*To do:*
Substitute "Создать аккаунт" for "Регистрация" in the text of the data below and leave everything else unchanged. Give only the text and leave out the pictures.

=== Study material ===

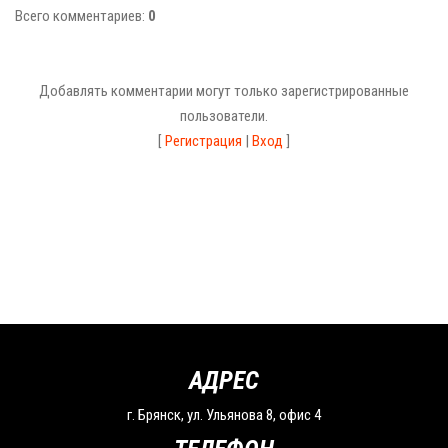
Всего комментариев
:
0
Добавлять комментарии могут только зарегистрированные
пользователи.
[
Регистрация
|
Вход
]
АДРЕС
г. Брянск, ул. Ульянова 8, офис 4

===

*Exercise response:*
Всего комментариев
:
0
Добавлять комментарии могут только зарегистрированные
пользователи.
[
Создать аккаунт
|
Вход
]
АДРЕС
г. Брянск, ул. Ульянова 8, офис 4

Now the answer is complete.